Osons sans hésiter nous laisser emporter par ce chant contre divers champs dans ce qui tient d’un magasin de curiosités (métamorphosées) mais en certains passages et passagers du destin. L’auteur parle au besoin de dorures et de malfaçons mais il est avant tout maniaque avec un accent aigu moins de dérision que d’humour sous cape.
Par exemple, un arbitre a quitté le rectangle vert pour des monuments funéraires. Le réel a battu les cartes de l’arène tant il a perdu et vigueur et audace. Pour autant, les natures dites mortes sont rares dans ce livre où des versions — même par défaut — sont emportées sous un swing qui devient le vecteur d’harmonie d’un ensemble a priori disparate.
Un tel opus ne peut pas laisser indifférent : son voyage vaut le détour. Il est euphorisant et paradoxal par rapport à la poésie banale et vade-mecum. Un tel style est impeccable et fait d’un tel ouvrage un véritable ovni.

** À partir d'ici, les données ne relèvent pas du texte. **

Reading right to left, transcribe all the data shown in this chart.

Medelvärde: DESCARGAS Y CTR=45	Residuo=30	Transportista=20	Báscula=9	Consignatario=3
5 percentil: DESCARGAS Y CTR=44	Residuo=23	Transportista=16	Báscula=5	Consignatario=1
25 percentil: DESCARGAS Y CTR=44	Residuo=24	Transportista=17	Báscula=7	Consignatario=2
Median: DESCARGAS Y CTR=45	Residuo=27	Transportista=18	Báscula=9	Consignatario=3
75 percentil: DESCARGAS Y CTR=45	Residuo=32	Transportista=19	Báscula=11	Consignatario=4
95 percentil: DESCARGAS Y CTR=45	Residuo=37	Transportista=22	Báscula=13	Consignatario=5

A partir de l’orange jusqu’au canasson repus dans un pré mousseux (de peinture), tout devient double, euphorisant. Même l’absence au besoin prend une réalité. D’autant que, pour les choses et êtres vus, Etienne Paulin tranche et qui plus est étonne. Toutes les idées, après tout de ce qui pourrait rester des procès verbaux, sont rafistolées au fil d’où de l’imaginaire. Bref, ici, nous touchons du doigt le réel différemment. Quitte à le coincer dans une bielle avant qu’avec les 9 autres doigts il puisse préparer des gaufres s à fond marin en les transformant en contes ou odes.

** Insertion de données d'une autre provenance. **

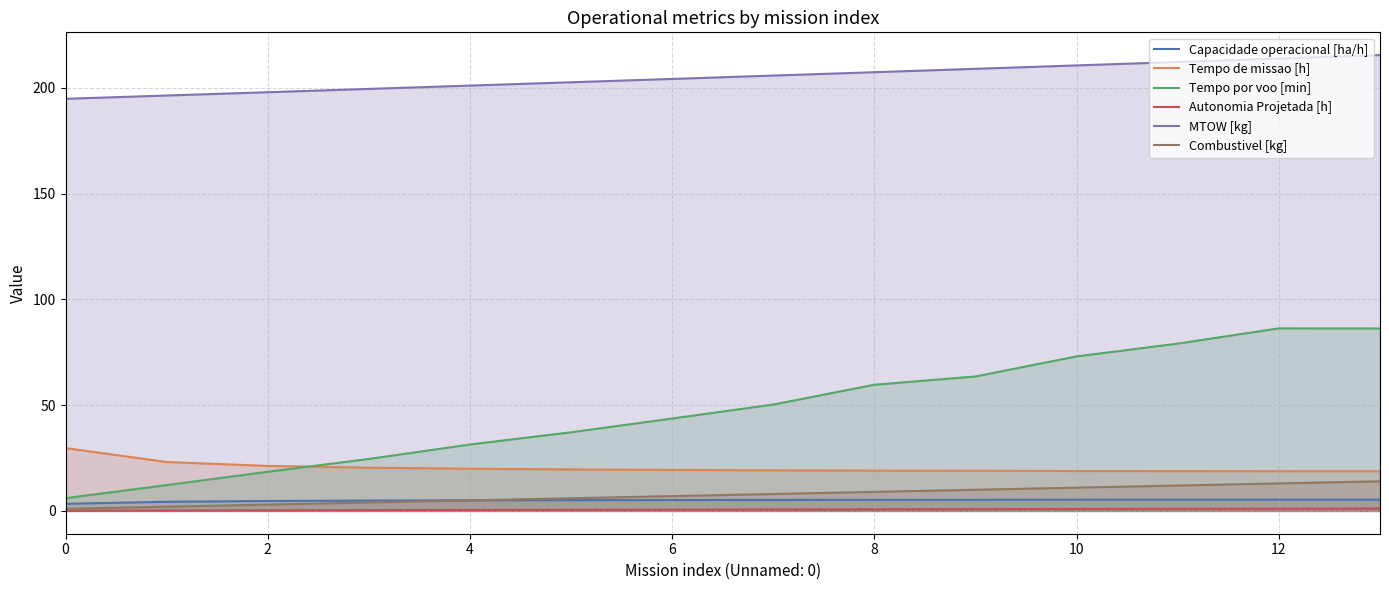

Which series has the largest total across all categories?

MTOW [kg]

Le réel est donc toujours en fuite, mais ici il n’est jamais dans le silence et n’ignore pas les vacances. Pas plus qu’un tel auteur ne connait l’oubli. Il a dû apprendre la musique. Pas n’importe laquelle : celle du verbe là où l’existant (même mort) n’est jamais émondé — et ce, jusqu’à ses cheveux.
jean-paul gavard-perret
Etienne Paulin, Le Bourriquet Vlan-Vlan, Les écrits du Nord, Editions Henry, 2024, 80 p. — 13,00 €.